Rather than lean into exaggerated conflict, Song embraces understatement. And even though her background, like Nora’s, is in playwriting, she clearly understands the difference between making art for the stage and for the screen. She also displays an innate understanding of visual storytelling. Working with cinematographer Shabier Kirchner, she allows the characters to be realistically inarticulate about their feelings, and instead shows their emotions and connections through blocking and framing. Note the body language between Lee and Magaro in the photo above. Consider the physical distance between Magaro and Yoo in that same image. If I hadn’t told you any of Past Lives‘plot, you probably could have intuited a lot of it just from that single picture — something that Past Lives itself considers from its very first scene.

It is not at all surprising to learn that Song based Past Lives at least partly on her own journey as an immigrant and an artist; her approach is far too authentically detailed to be entirely fictional. And yet by making something specific and personal, she has found a way to approach a universal topic.

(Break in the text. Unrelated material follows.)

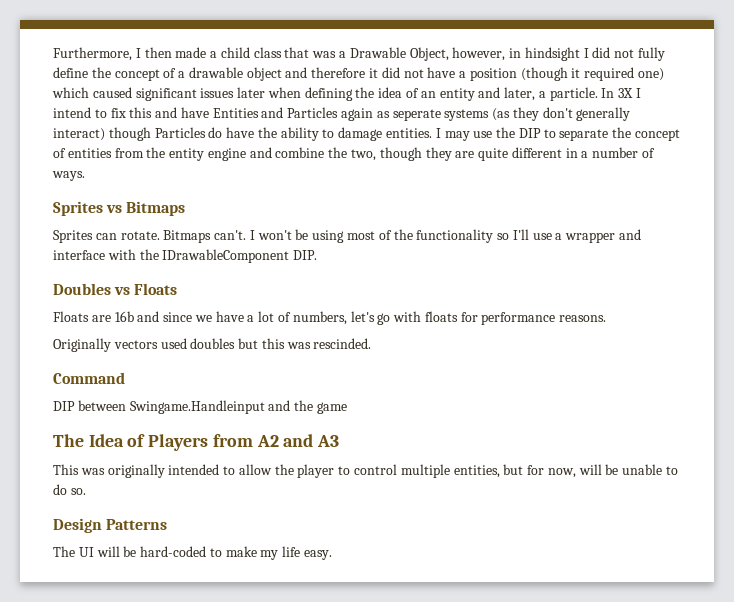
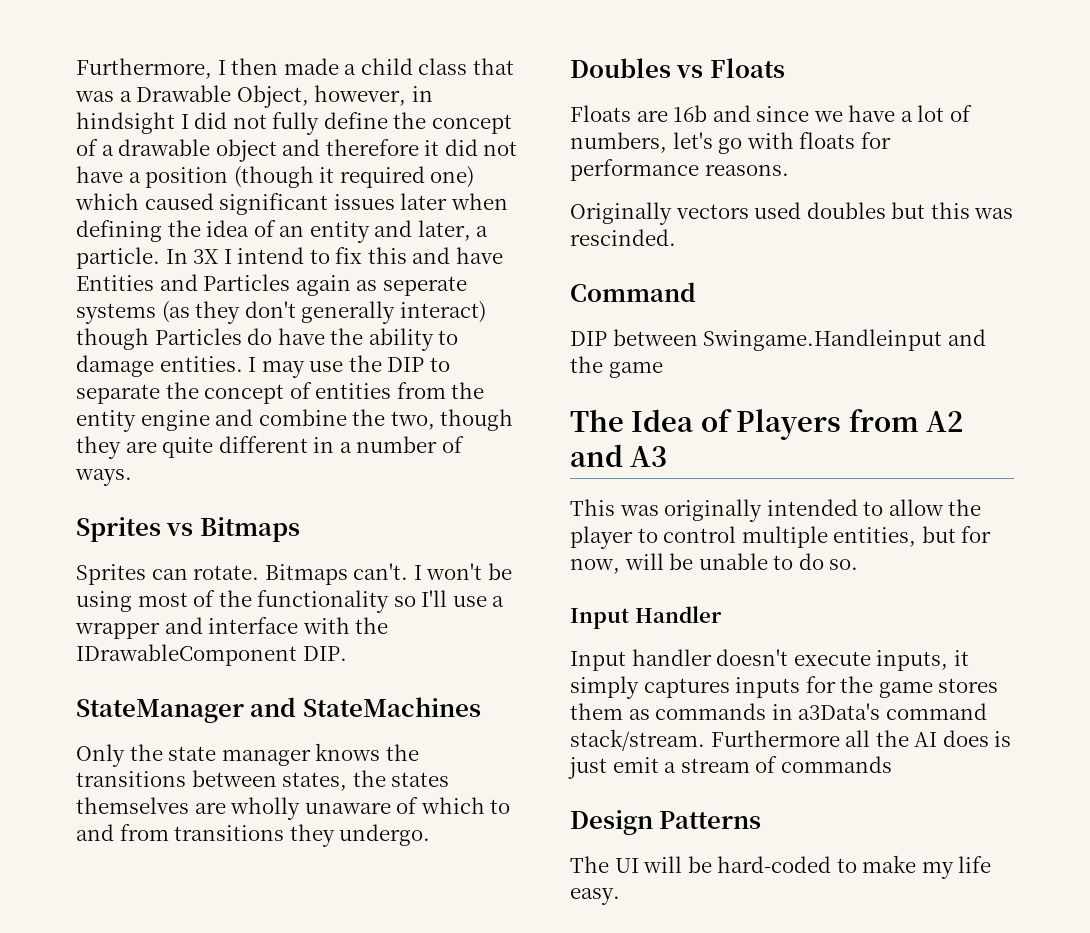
(318, 255) none -> [76,697,481,723] [76,743,419,767] [76,770,450,791] [76,797,511,820] [76,824,431,847] // StateManager and StateMachines // Only the state manager knows the transitions between states, the states themselves are wholly unaware of which to and from transitions they undergo.
(86, 491) none -> [570,606,722,629] [570,649,969,671] [570,676,999,699] [570,703,987,720] [570,729,1012,751] [568,756,892,779] // Input Handler // Input handler doesn't execute inputs, it simply captures inputs for the game stores them as commands in a3Data's command stack/stream. Furthermore all the AI does is just emit a stream of commands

I don’t have a lot in common with Song beyond the fact that we’re both married and live in New York City. I didn’t come to the United States by way of two other countries; I don’t have some grand lost love in my past waiting to find me on Facebook. But you don’t need to share Celine Song or Nora’s specific experiences to think about the incomprehensible forces that shape each of our lives.

I could tell you about a robbery at my old apartment on the Lower East Side that led to my entire professional career, or the near-impossible twists that brought my wife and I together despite the fact that we grew up hundreds of miles apart and attended different colleges. In Past Lives, Nora describes “in-yun,” a Korean concept about how two people can be destined to meet because of interactions with one another in past lives. I’d never heard of in-yun before, but it makes total sense to me. How else to explain the situation Nora, Hae Sung, and Arthur find themselves in?

It would be an act of critical malpractice to say much more about what happens to this trio, but the ending of this film is both very surprising and entirely logical, and it hit me like the hardest of punches in the gut. However you write its title, Past Lives is a great romance, a great coming-of-age story, a great tale about the ways technology can bring people together (but only so far), a great New York City film, a great story about immigrants — and a great movie, period.